CITRIS Engages the Next Generation of Students Prepping for College

A hackathon held March 17 brought together 30 students, designers, programmers, and outreach officers from UC Berkeley and the UC Office of the President. The goal was to design apps that facilitate the process of preparing for and applying to college. The event was held in conjunction with Learning Mode, a conference on online education produced by the Berkeley Center for New Media (BCNM) and the CITRIS Data and Democracy Initiative and supported by the UC Office of the President–Departments of Education Partnerships and Student Affairs. Three teams won $500 each for their apps:  Picture Yourself, UConnect, and U-brella. Descriptions of the projects are below.
The Education Partnerships office at UCOP continues its investment in expanding and diversifying the pool of college applicants by funding a grant of $31,000 for the development and implementation of Picture Yourself. “We are pleased to support these creative efforts to engage the next generation of college students,” says Assistant Vice Provost and Executive Director Yvette Gullatt. BCNM and the Social Apps Lab at CITRIS will assist developers Ted Curran and John Scott to build, test, and launch the app this fall.
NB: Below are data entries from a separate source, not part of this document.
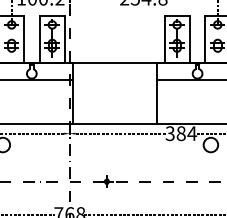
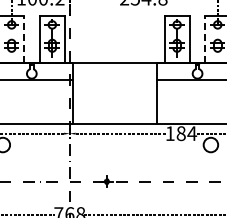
line at (24, 38): solid -> dashed
line at (205, 38): solid -> dashed
text at (169, 133): 384 -> 184
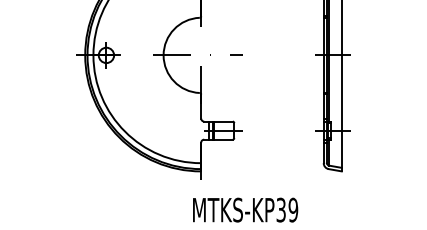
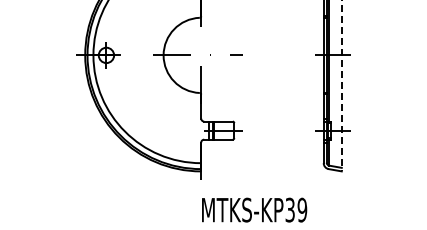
line at (341, 86): solid -> dashed
text at (245, 209) position: (245, 209) -> (254, 209)
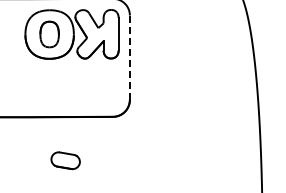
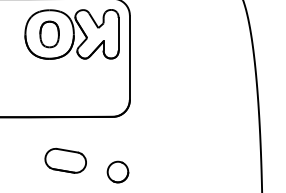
line at (129, 57): dashed -> solid
part at (65, 160) size: 31x20 px -> 43x27 px
part at (117, 171): none -> present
Professor Greg Niemeyer led the Learning Mode conference and hackathon and serves as director of BCNM and co-founder of the Social Apps Lab.
Picture Yourself helps high school students stay engaged on the path to college by literally and figuratively “picturing” themselves in college. They can take photos of themselves and superimpose their image against different college campuses, then share the photos with friends. Incorporating game elements, the app requires users to complete various “missions” and milestones related to college preparation, such as visiting with a guidance counselor, completing volunteer service or exploring financial aid opportunities. These milestones break the daunting task of applying to college into manageable interactions so students can start to picture themselves as “college-ready.”
The other two winning apps create technology solutions to facilitate peer mentorship and connections for high school students preparing to apply to college. UConnect helps students connect with college mentors based on their interest and backgrounds. The app lets students send questions about college and the application process, and encourages mentors to direct high school students to UC and other college resources.
U-Brella offers a personality and personal information quiz to middle- and high school students. This information creates a profile for the student, and they are notified of scholarships or nearby academic/extracurricular programs that will help prepare or interest them in college. The student can also choose to have an alumnus mentor them through the process of college admission, nudging them along and sharing what their experience was like at college.